▸ SELECTED EXTRACT
That the literary name of one age can mean nothing to the next is both a truism and a comfort; it would be depressing to have to think that in 40 years, or even five, people might still be reading the effusions of – well, write in your own candidates from today’s bestseller lists. What does seem to be less predictable is the process that will sometimes restore a lost household name.
Jack Adrian is a professional resurrectionist originally specialising in crime and adventure fiction. Lately he has expanded to take in other genres, but his hunting ground – or boneyard – is still popular English fiction from about 1880 to 1950, in particular the magazine stories which were an important source of income for writers of that period. So far, this year, Rafael Sabatini and E.F. Benson have been given the benefit of one of his handsome and scholarly Oxford selections, and there is an anthology of historical stories still to come. Benson has already enjoyed two revivals of favour in the last 25 years, first in 1968-70 when his Mapp and Lucia stories were republished in hardback by Heinemann and in paperback by Penguin, and then in 1985-6 when the Mapp & Lucia television series prompted a flurry of interest in some of his other familiars, such as Mrs Ames. Sabatini, in contrast, fell into oblivion within ten years of his death in 1950, and has never risen again. Neither of the local libraries I use had any of his works on their shelves, while a rummage through four good second-hand bookshops produced only one find.
In his heyday he was extraordinarily successful, even by the standards of an age of book-buying which regularly allowed publishers to tag their latest printing ‘45th thousand’ or ‘87th thousand’. On top of such sales, Sabatini’s books furnished Hollywood with five very successful films – Scaramouche, Captain Blood, The Black Swan, which won an Academy Award, and two versions of The Sea Hawk. As indicated by these titles, or even more by the name of Errol Flynn (as star) above two of them, Sabatini was not only a ‘history-teller,’ as George MacDonald Fraser defines his art in a foreword to The Fortunes of Casanova, but one who delighted in a spot of swashbuckling. At the same time he was recognised as a serious historian who had published authoritative biographies of Torquemada and Cesare Borgia.

▸ DATA SECTION
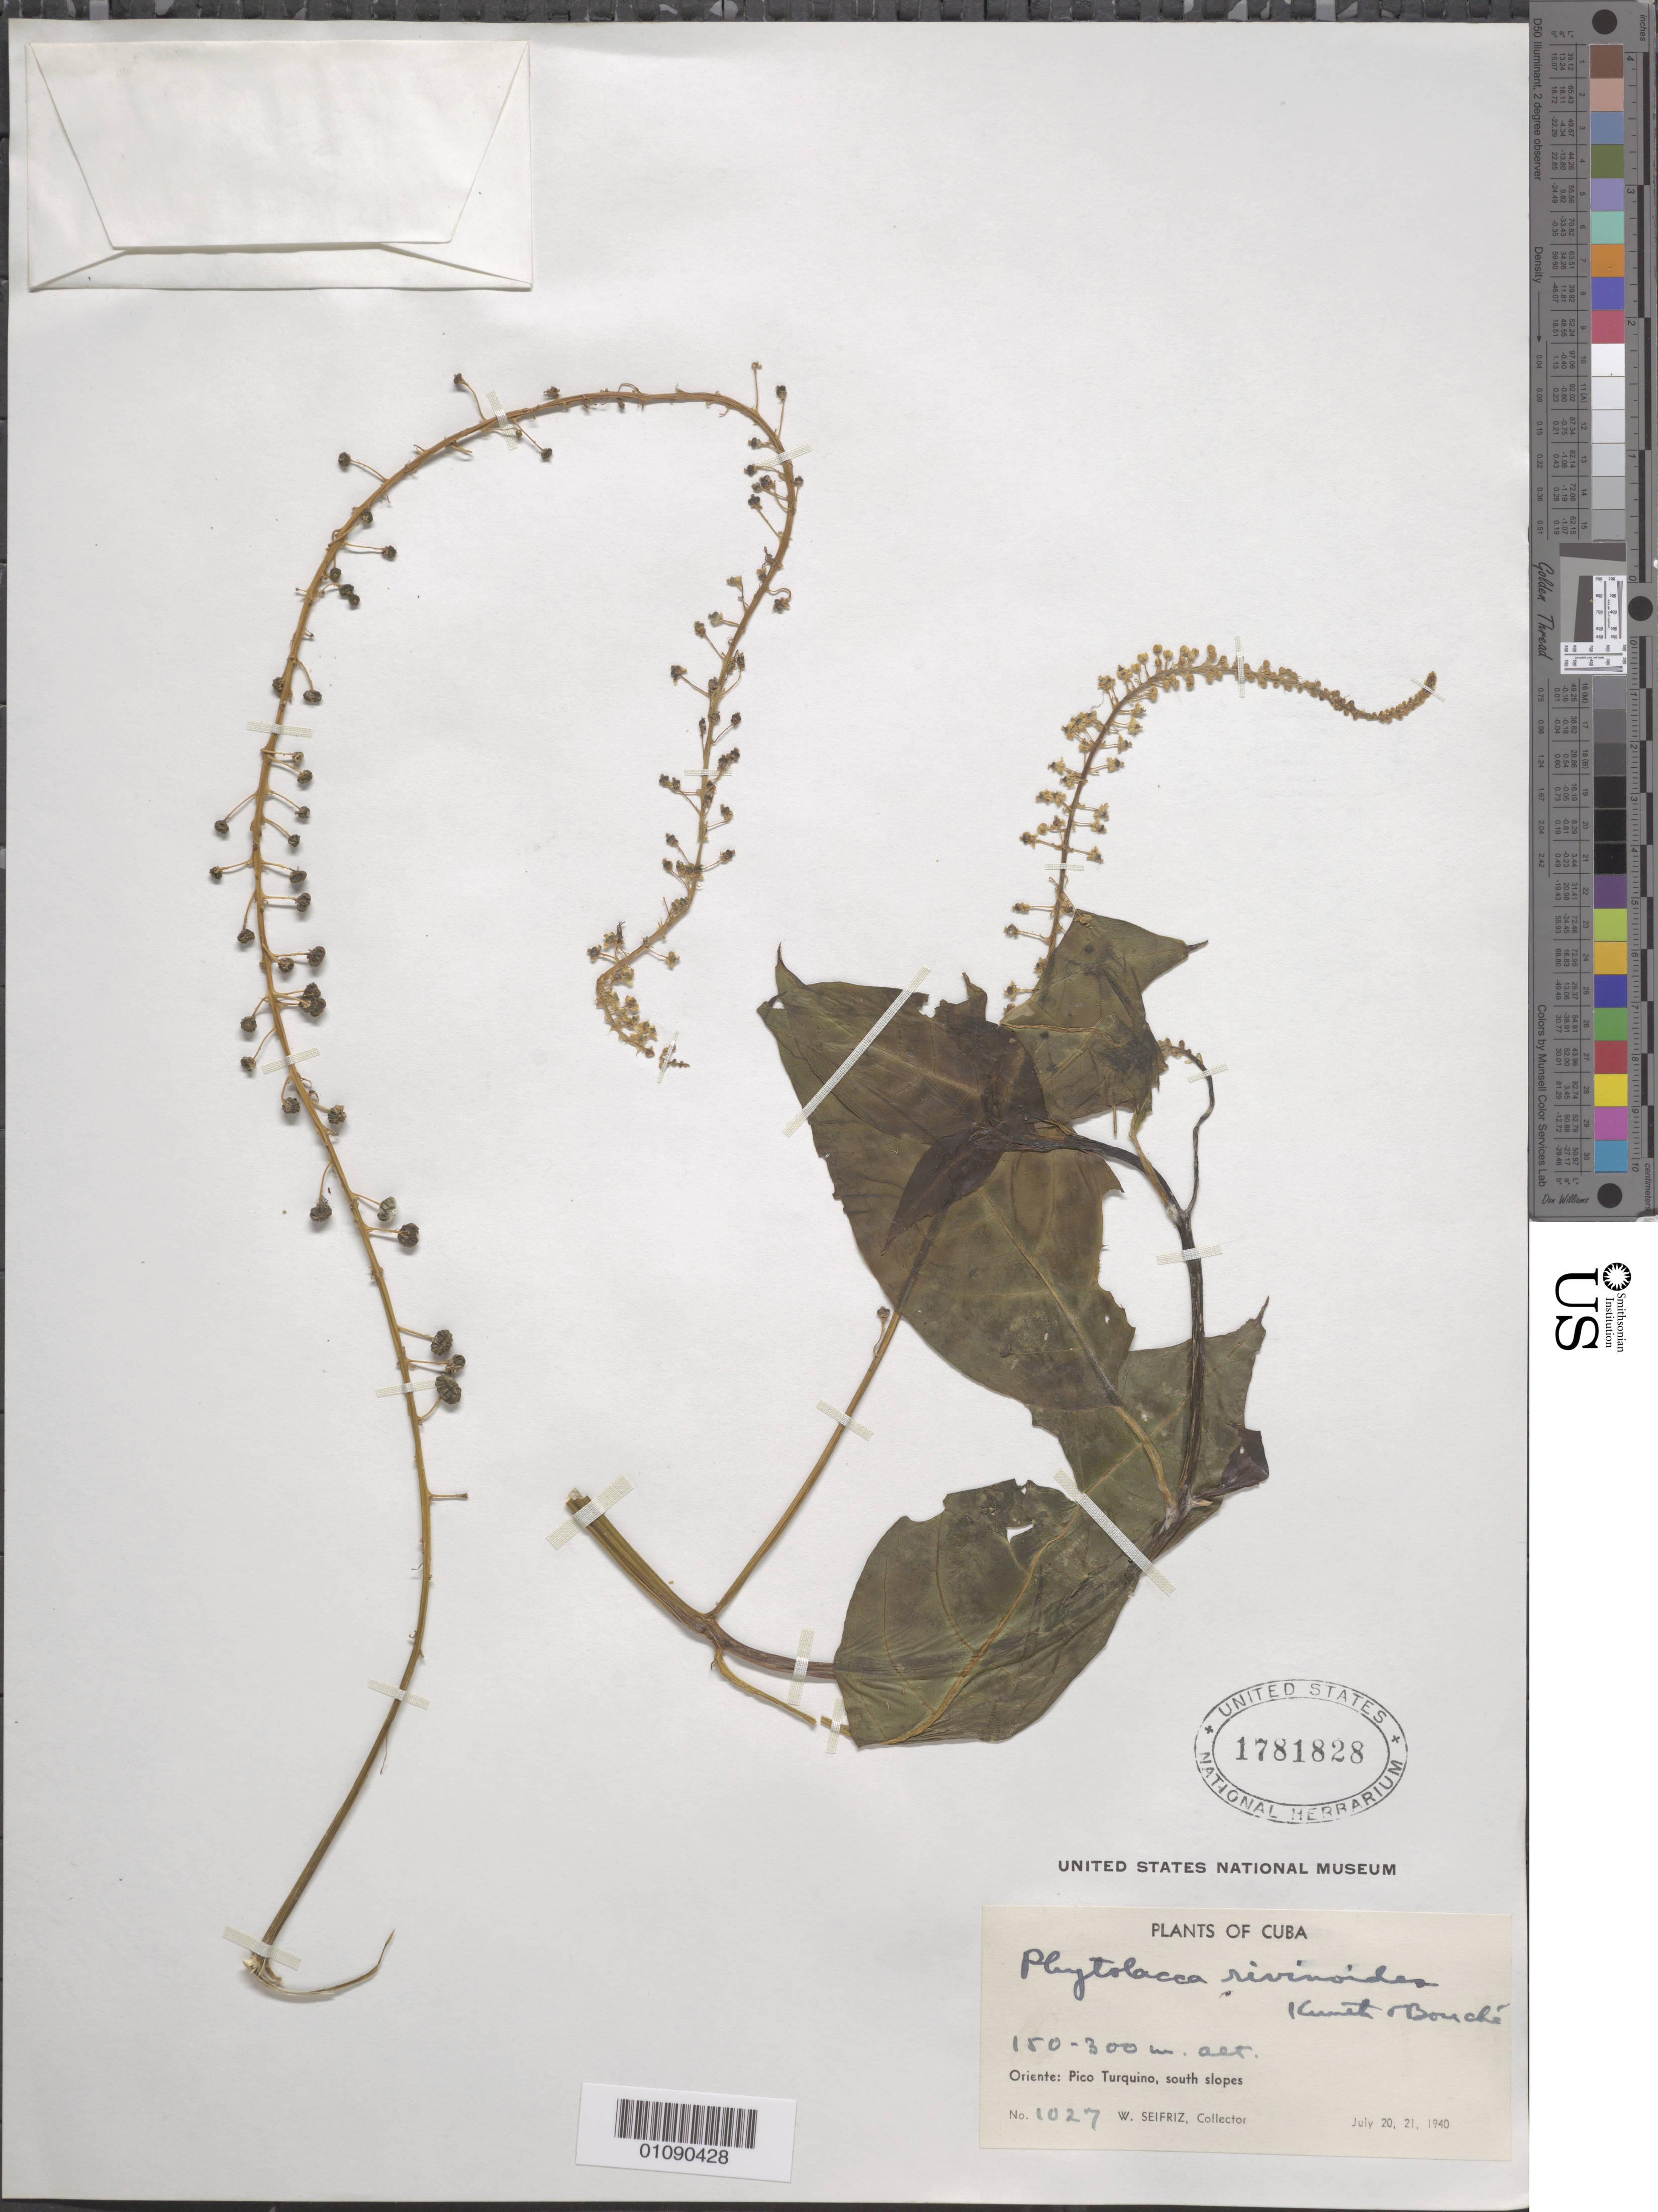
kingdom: Plantae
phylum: Tracheophyta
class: Magnoliopsida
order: Caryophyllales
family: Phytolaccaceae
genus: Phytolacca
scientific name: Phytolacca rivinoides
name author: Kunth & C.D. Bouché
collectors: W. Seifriz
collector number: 1027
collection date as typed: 20 Jul 1940 and 21 Jul 1940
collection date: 1940-07-20,1940-07-21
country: Cuba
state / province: Santiago de Cuba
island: Cuba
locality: Oriente: Pico Turquino, S slopes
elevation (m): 150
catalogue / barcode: US 1781828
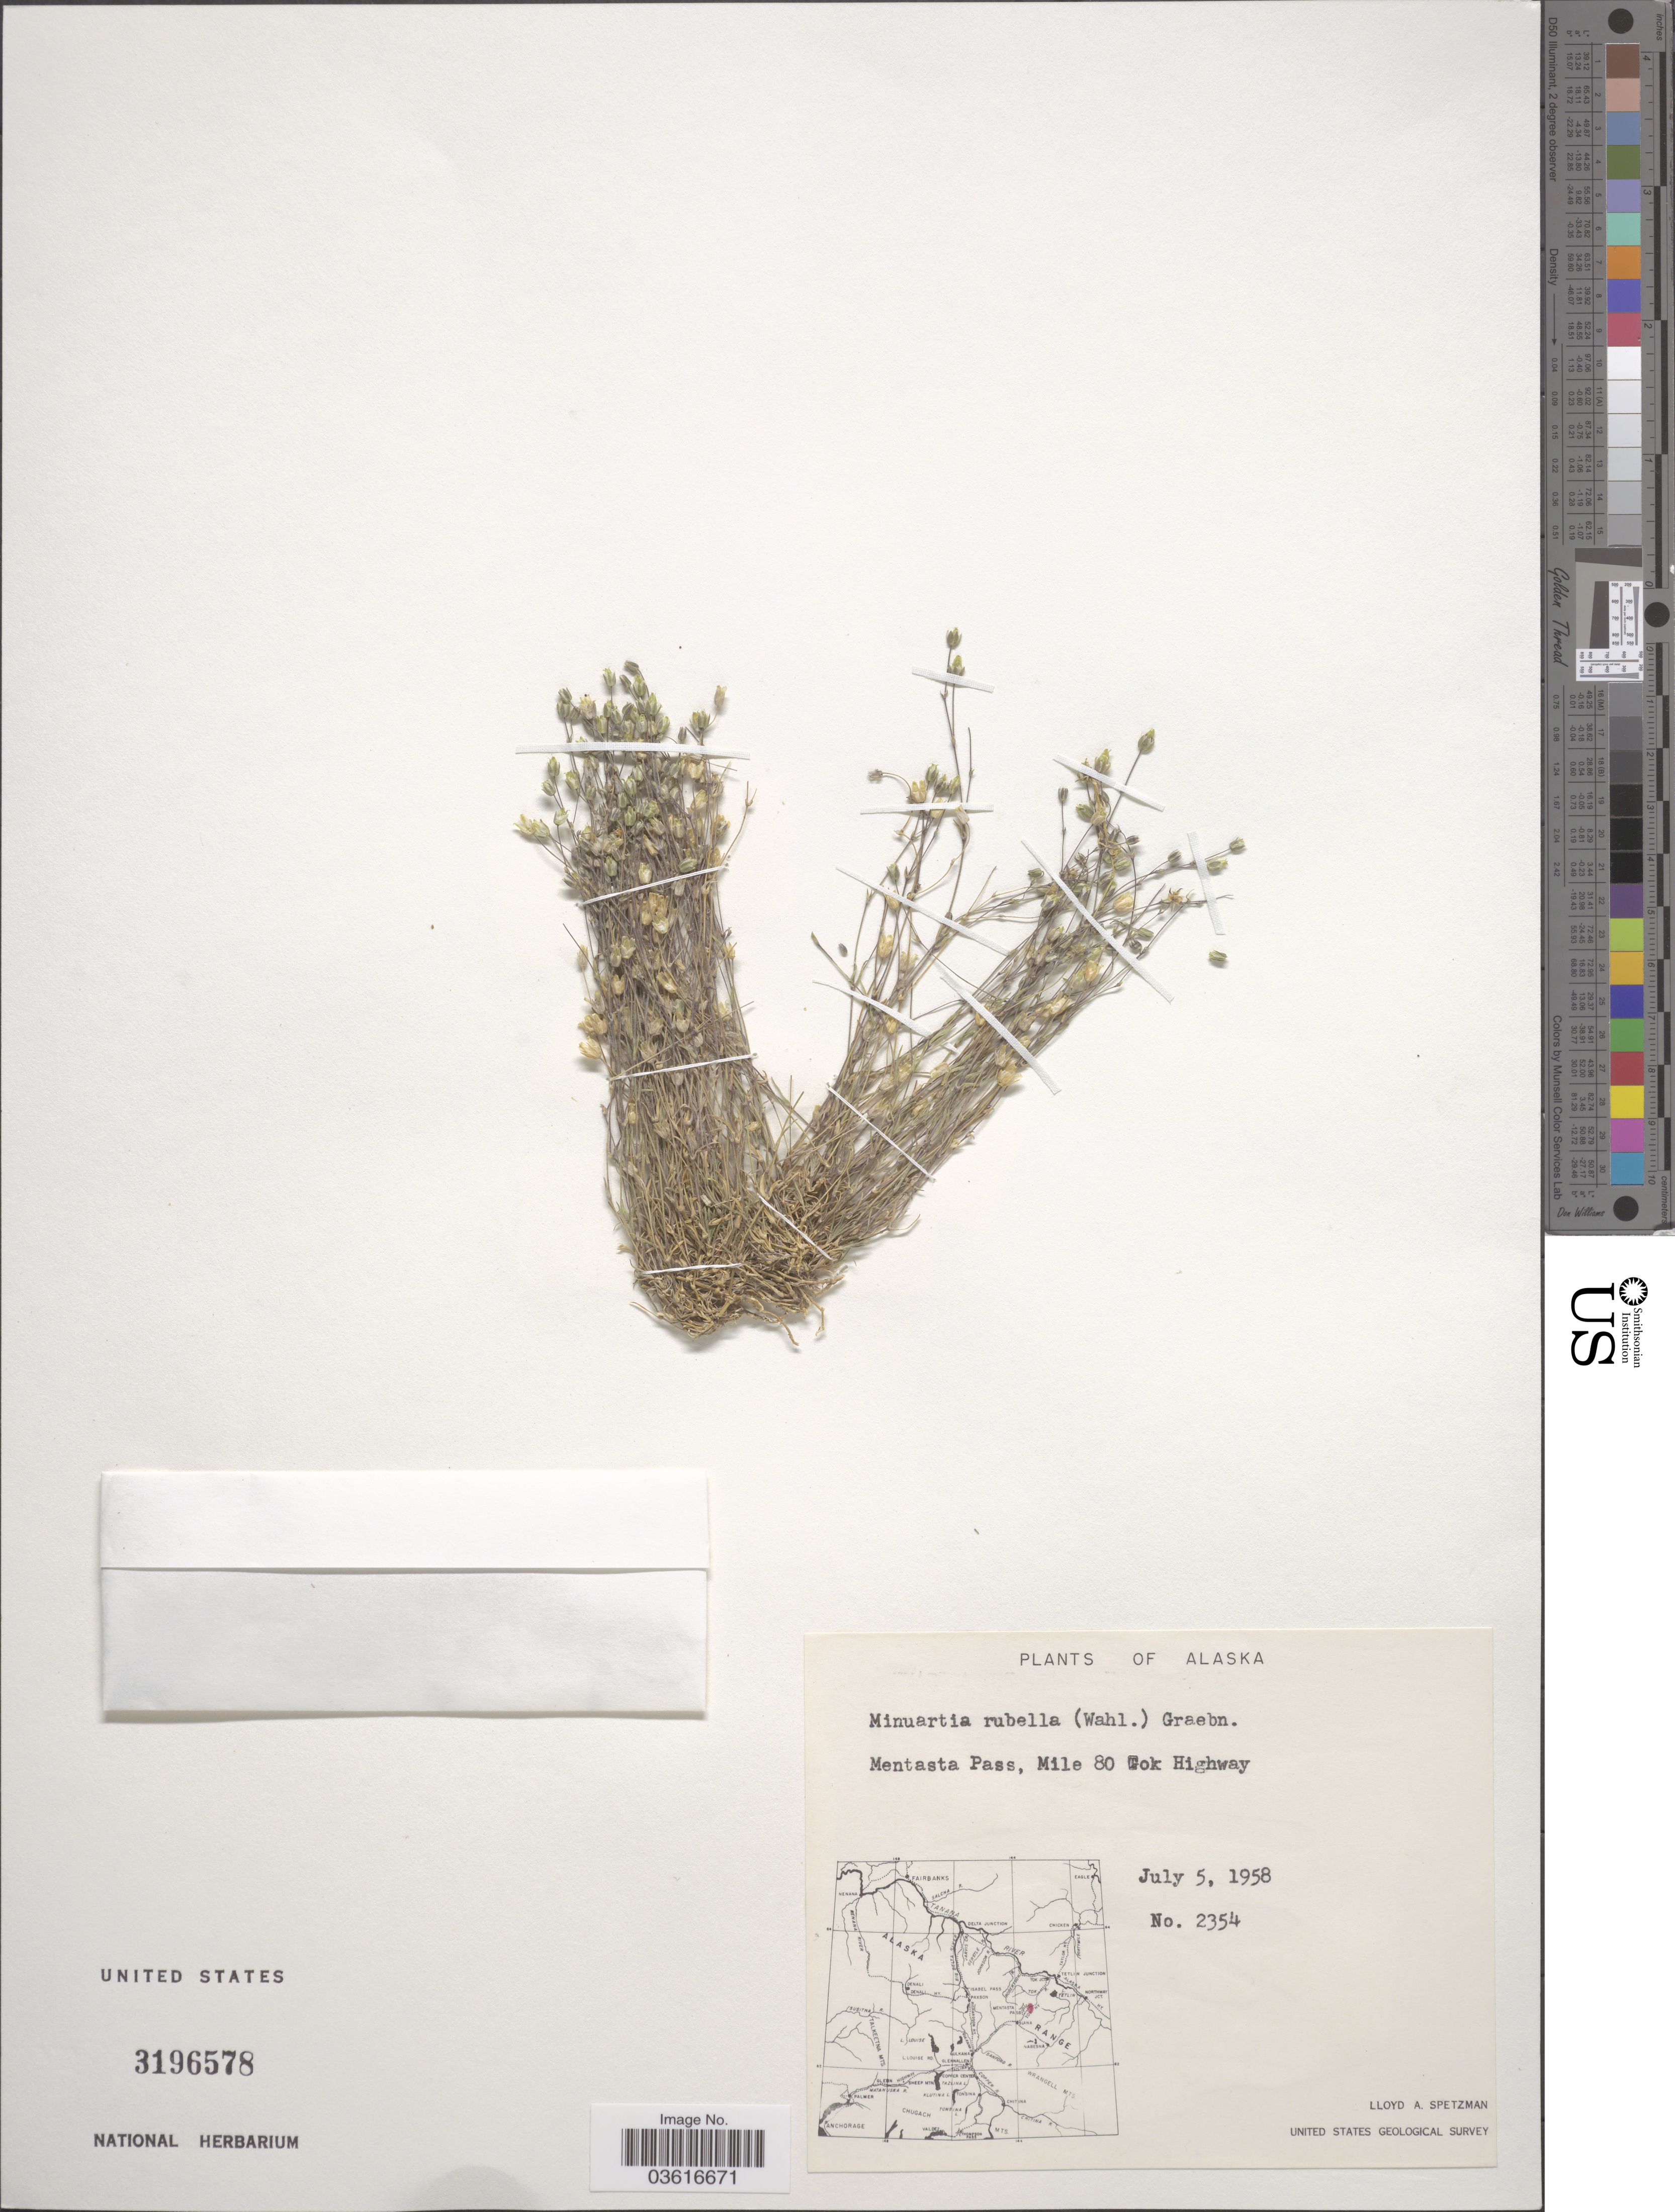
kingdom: Plantae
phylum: Tracheophyta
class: Magnoliopsida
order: Caryophyllales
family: Caryophyllaceae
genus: Minuartia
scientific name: Minuartia rubella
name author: (Wahlenb.) Hiern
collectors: L. Spetzman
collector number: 2354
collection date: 1958-07-05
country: United States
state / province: Alaska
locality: Mentasta Pass, Mile 80 Tok Highway.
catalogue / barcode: US 3196578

▸ REQUIREMENT
Can you reproduce the essay on Sabatini word for word, starting at "In his heyday" and ending at "and Cesare Borgia."? Work only from the essay on Sabatini and ignore the records.

▸ FINISHED TASK
In his heyday he was extraordinarily successful, even by the standards of an age of book-buying which regularly allowed publishers to tag their latest printing ‘45th thousand’ or ‘87th thousand’. On top of such sales, Sabatini’s books furnished Hollywood with five very successful films – Scaramouche, Captain Blood, The Black Swan, which won an Academy Award, and two versions of The Sea Hawk. As indicated by these titles, or even more by the name of Errol Flynn (as star) above two of them, Sabatini was not only a ‘history-teller,’ as George MacDonald Fraser defines his art in a foreword to The Fortunes of Casanova, but one who delighted in a spot of swashbuckling. At the same time he was recognised as a serious historian who had published authoritative biographies of Torquemada and Cesare Borgia.